Where does the string "listed" appear in the listing below? Copy every line where it does.

Information provided Block Start

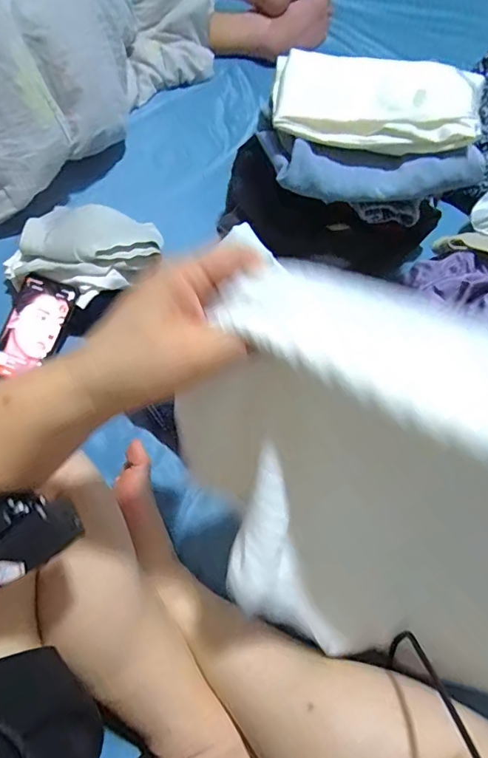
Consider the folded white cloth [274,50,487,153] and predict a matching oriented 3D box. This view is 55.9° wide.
[{"bbox_3d":[0.156,-0.325,0.539,0.241,0.046,0.124,9,60,3],"label":"folded white cloth"}]

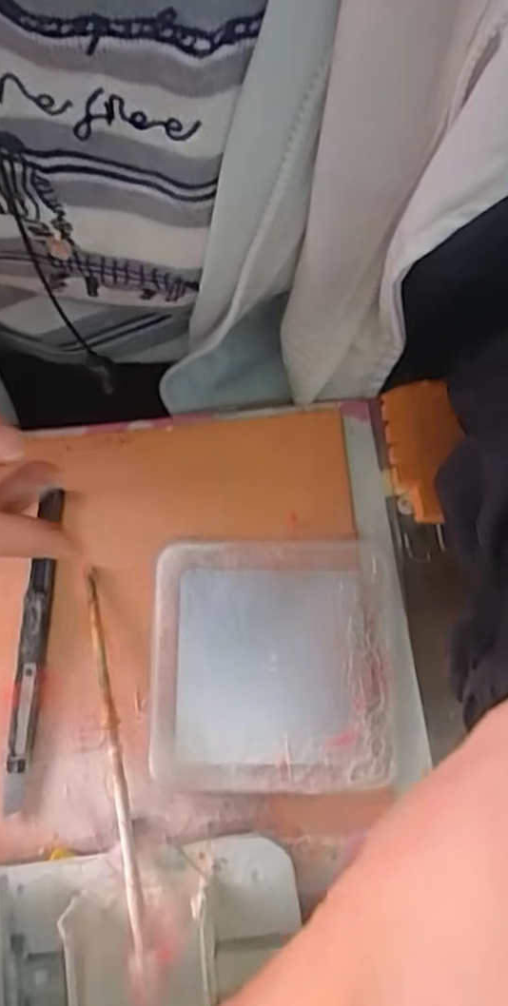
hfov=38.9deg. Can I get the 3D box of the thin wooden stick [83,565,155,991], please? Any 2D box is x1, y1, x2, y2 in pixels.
[{"bbox_3d":[-0.058,0.105,0.299,0.008,0.013,0.162,-14,62,-2],"label":"thin wooden stick"}]

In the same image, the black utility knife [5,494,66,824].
[{"bbox_3d":[-0.100,0.064,0.322,0.011,0.007,0.139,3,75,3],"label":"black utility knife"}]

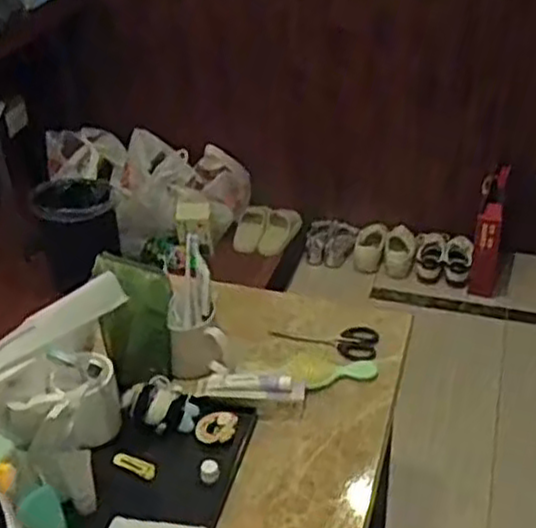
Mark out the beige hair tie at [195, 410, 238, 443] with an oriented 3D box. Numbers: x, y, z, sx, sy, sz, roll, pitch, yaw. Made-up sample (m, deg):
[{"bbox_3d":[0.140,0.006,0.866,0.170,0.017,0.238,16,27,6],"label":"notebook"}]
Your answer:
[{"bbox_3d":[-0.063,0.199,0.892,0.051,0.010,0.043,-4,35,-2],"label":"beige hair tie"}]

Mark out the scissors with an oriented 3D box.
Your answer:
[{"bbox_3d":[0.081,0.102,1.036,0.148,0.017,0.060,12,38,20],"label":"scissors"}]

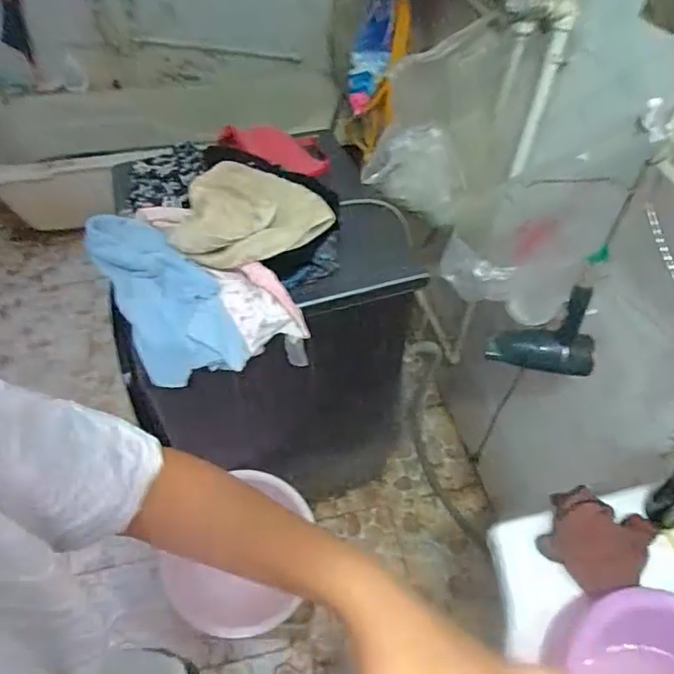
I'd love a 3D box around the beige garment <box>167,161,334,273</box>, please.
[{"bbox_3d":[-0.176,-0.252,0.967,0.291,0.061,0.269,-8,51,-10],"label":"beige garment"}]

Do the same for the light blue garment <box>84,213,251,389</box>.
[{"bbox_3d":[-0.313,-0.071,0.903,0.164,0.093,0.383,-32,72,-26],"label":"light blue garment"}]

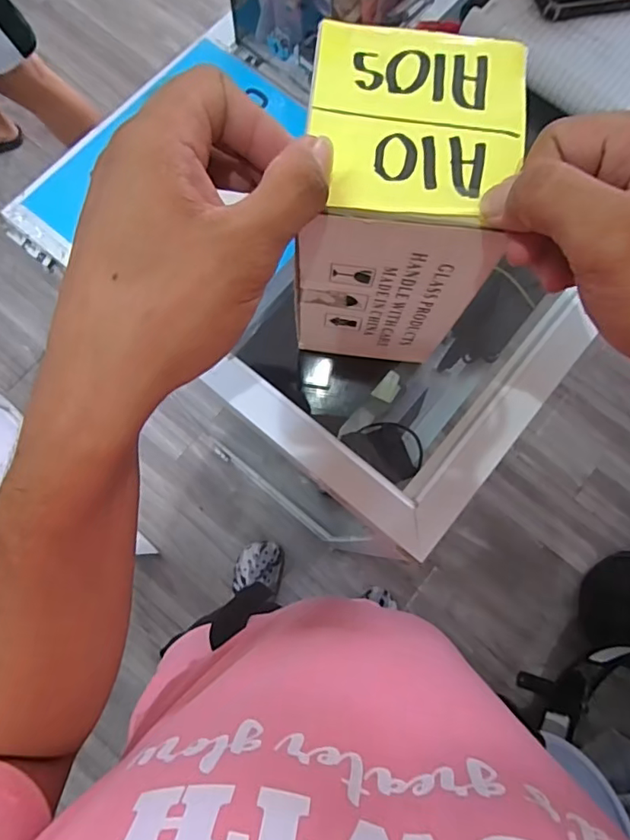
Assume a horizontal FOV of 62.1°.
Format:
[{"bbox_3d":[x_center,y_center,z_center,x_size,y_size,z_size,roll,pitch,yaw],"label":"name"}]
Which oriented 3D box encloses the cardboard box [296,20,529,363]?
[{"bbox_3d":[0.043,-0.111,0.298,0.088,0.154,0.092,7,77,1],"label":"cardboard box"}]

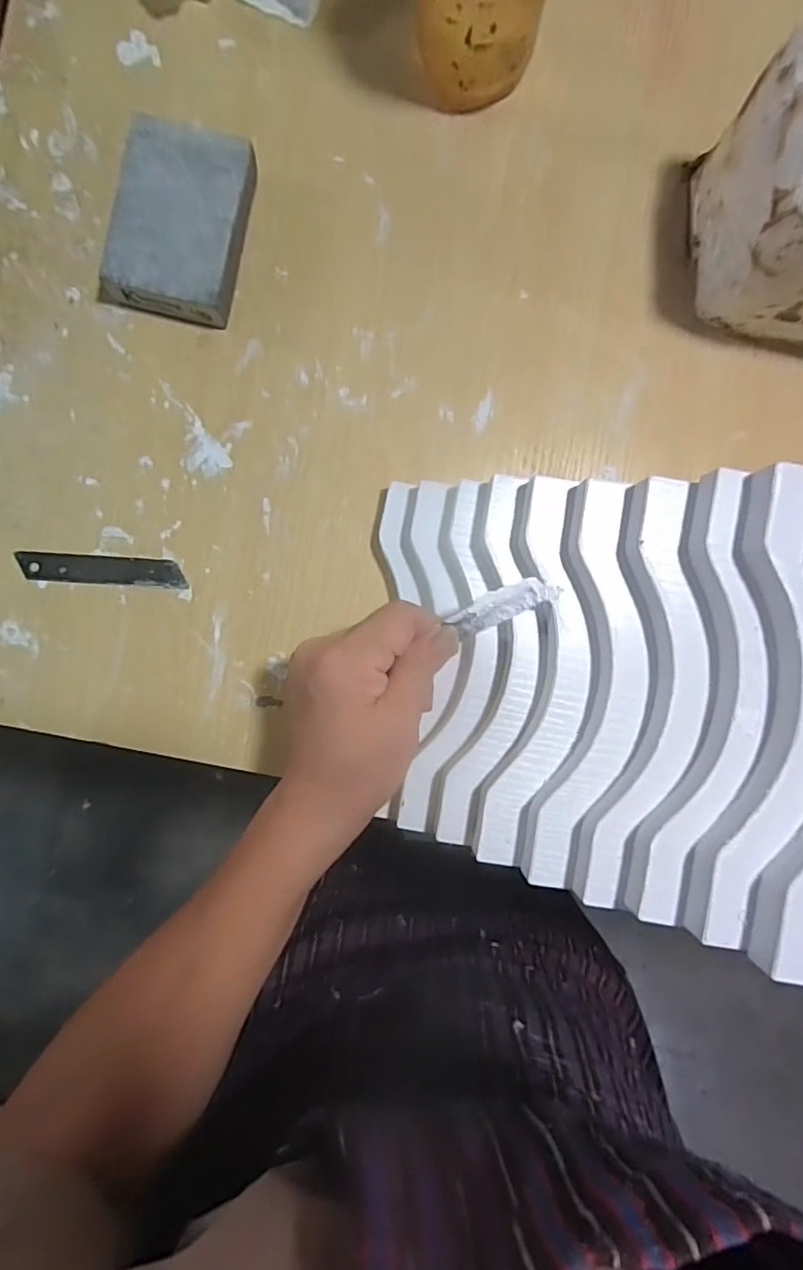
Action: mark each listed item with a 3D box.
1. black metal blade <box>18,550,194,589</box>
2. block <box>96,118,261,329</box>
[{"bbox_3d":[-0.182,-0.040,0.353,0.099,0.004,0.018,4,90,-3],"label":"black metal blade"},{"bbox_3d":[-0.129,-0.241,0.343,0.070,0.026,0.101,12,89,-3],"label":"block"}]

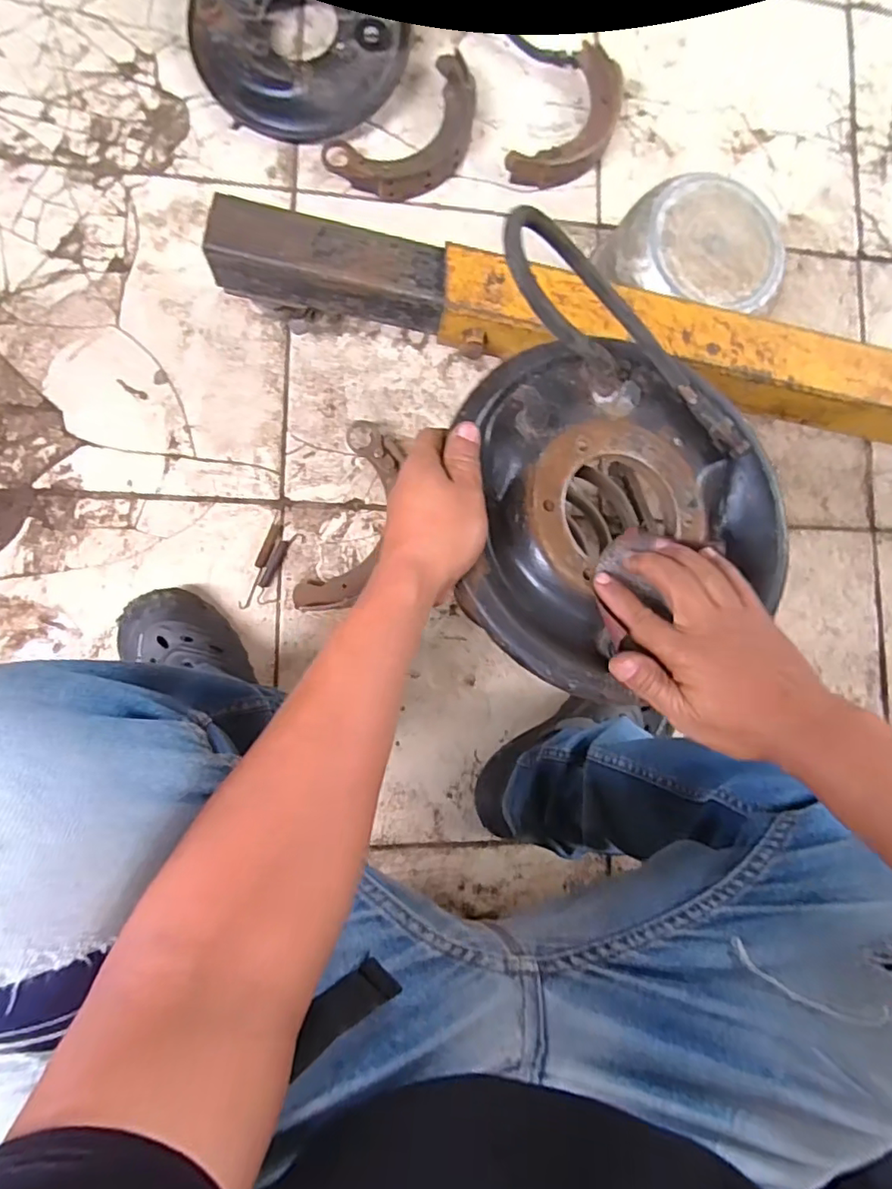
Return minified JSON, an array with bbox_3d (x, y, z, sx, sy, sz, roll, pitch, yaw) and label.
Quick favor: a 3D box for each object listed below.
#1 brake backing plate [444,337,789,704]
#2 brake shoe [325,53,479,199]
[{"bbox_3d":[0.117,-0.068,0.409,0.256,0.053,0.234,0,88,-7],"label":"brake backing plate"},{"bbox_3d":[-0.040,-0.579,0.728,0.216,0.029,0.114,-40,93,-7],"label":"brake shoe"}]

Information provided Block End

• [Completed task]
Action: mark each listed item with a 3D box.
Quick favor: a 3D box for each object listed below.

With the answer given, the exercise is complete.